A citizen who has the right to vote for elected officials and chooses not to exercise that right does not see that right diminished. Similarly, even if a policyholder chooses not to vote, it reflects an individual choice which rests with the policyholder, but in no event diminishes this right.
In significant transactions, the eligibility of members to vote, timing of notices to members, and the form of the information provided to the members are controlled by general corporate law and specific laws applicable to mutual insurance companies, as well as the charter and bylaws of the mutual company. Timing and form of notices are crucial to a member's ability to understand a proposed transaction. It is important, especially in controversial transactions, that mutual insurers do not rely solely on legal notices but instead use as many forms of communication as possible to constantly educate policyholders and other interested parties.
A mutual policyholder's right to participate in the profits or surplus of a mutual insurance company may be referred to as participation rights. Profits of a mutual company may be used to benefit members in four ways: addition to surplus, premium credits, policy dividends, or premium reductions. How and when a policyholder will receive a participation benefit is a decision made under the direction and control of the board of directors.
One of the most important goals of any mutual insurance company is to create a financially strong organization that will be able to serve its members well into the future.
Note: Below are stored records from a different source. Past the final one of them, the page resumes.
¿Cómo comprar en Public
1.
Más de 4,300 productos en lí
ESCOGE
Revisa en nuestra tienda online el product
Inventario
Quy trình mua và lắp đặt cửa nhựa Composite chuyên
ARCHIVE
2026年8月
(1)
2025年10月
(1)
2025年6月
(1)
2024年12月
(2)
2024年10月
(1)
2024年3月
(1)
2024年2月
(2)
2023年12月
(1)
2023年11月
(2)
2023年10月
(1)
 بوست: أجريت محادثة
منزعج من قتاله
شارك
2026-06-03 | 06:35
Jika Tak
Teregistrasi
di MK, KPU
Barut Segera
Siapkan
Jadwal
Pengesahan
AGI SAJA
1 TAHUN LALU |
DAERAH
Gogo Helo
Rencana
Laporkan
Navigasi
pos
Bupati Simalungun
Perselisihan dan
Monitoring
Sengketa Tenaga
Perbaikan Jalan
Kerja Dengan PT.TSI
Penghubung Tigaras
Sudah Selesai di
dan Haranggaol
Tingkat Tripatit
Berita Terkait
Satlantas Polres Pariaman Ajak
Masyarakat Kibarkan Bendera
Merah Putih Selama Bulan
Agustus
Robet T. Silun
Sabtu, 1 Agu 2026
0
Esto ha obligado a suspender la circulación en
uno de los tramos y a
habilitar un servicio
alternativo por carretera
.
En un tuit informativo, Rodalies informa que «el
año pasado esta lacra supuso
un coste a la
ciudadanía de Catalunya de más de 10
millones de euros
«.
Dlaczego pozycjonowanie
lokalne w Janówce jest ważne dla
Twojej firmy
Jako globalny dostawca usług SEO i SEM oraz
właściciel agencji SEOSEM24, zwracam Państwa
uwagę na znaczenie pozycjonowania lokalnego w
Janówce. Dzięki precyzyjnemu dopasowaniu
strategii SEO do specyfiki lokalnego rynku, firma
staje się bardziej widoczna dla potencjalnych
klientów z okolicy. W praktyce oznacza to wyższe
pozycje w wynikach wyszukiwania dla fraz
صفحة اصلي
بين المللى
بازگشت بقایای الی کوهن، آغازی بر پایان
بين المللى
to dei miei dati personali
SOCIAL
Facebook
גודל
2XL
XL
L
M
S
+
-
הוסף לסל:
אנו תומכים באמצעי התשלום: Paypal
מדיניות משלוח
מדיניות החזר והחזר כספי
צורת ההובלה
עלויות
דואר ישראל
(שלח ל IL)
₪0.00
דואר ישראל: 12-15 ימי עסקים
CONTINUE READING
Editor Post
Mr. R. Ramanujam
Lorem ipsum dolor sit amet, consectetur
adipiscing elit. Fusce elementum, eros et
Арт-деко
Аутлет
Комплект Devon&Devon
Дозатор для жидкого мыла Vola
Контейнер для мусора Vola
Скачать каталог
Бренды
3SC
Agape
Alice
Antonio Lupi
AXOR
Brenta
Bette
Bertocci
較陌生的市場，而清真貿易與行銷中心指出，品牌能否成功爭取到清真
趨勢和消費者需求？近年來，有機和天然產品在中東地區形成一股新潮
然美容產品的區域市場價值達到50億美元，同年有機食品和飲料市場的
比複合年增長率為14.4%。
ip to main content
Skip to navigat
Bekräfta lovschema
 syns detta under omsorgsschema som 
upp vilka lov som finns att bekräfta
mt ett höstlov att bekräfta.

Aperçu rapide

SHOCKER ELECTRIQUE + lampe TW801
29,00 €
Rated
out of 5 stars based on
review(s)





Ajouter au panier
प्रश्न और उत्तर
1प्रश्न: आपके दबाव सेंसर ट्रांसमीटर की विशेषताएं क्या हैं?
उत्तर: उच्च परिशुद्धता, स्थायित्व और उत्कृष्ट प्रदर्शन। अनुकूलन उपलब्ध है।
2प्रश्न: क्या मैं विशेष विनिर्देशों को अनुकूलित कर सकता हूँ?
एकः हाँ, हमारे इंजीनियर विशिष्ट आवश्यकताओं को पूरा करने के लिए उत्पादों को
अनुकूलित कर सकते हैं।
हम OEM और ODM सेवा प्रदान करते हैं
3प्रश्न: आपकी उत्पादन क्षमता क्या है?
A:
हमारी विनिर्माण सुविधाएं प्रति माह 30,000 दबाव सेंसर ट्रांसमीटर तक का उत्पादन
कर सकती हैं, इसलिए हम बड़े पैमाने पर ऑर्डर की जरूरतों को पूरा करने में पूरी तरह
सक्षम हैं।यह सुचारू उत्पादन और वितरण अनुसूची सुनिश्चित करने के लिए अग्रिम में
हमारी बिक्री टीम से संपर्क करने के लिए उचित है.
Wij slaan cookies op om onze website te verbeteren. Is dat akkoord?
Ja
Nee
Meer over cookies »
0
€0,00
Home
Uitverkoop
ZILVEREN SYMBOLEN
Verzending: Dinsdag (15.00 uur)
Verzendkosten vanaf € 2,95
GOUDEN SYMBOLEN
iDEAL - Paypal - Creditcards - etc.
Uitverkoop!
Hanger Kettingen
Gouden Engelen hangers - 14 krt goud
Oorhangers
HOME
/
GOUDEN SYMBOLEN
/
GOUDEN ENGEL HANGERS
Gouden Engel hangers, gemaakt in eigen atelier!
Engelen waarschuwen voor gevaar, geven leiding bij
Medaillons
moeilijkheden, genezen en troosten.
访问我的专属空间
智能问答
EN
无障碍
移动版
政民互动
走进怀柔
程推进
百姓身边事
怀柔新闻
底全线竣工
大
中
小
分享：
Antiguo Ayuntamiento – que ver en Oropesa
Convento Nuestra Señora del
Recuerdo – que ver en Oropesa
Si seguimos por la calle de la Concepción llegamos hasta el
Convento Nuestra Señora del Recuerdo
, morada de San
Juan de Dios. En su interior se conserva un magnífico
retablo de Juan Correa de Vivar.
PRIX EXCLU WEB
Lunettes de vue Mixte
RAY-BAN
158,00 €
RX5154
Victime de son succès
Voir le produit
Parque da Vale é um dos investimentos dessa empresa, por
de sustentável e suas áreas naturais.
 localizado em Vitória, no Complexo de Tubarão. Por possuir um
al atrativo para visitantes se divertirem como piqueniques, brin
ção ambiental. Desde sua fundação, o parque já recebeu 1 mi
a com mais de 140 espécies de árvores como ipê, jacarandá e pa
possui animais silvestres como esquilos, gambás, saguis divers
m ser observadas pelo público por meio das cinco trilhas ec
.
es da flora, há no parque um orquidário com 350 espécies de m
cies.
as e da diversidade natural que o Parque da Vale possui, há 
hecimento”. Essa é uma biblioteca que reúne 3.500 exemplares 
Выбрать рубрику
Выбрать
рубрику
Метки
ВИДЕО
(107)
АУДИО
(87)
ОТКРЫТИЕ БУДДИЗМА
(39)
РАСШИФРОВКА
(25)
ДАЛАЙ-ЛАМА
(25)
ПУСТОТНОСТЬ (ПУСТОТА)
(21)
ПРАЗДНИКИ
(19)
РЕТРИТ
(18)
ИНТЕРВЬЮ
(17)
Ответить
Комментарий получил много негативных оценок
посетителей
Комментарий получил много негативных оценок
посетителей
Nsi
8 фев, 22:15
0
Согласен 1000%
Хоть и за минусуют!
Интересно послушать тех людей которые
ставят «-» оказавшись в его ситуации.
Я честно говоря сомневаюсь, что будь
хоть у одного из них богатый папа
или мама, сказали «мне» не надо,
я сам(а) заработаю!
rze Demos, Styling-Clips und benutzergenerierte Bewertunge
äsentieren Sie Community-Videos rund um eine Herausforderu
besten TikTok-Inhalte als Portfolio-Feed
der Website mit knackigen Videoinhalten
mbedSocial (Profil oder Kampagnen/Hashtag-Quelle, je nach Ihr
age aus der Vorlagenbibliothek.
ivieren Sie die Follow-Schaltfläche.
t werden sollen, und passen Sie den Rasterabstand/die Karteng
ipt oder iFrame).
Past and present members contribute to the insurer's surplus for the benefit of both current and future policyholders. A significant benefit for a mutual policyholder is the insurer's ability to retain sufficient surplus to prevent the need for frequent variations in premiums, and to dampen the effects of extraordinary periodic underwriting losses. Addition to surplus is a valid and necessary use of insurer gains, providing benefit to policyholders.
Accordingly, policyholders only have the right to receive a dividend if and when it is declared by the board of directors. They may also have the right to participate in the distribution of the company's surplus, but only if permitted by State statute and only if the board of directors and the policyholders approve either a decision to convert to stock ownership form or the company is liquidated. The right to participate in the surplus of the company is conditional, transitory and not guaranteed. No member has a right to "cash out" his individual membership interest.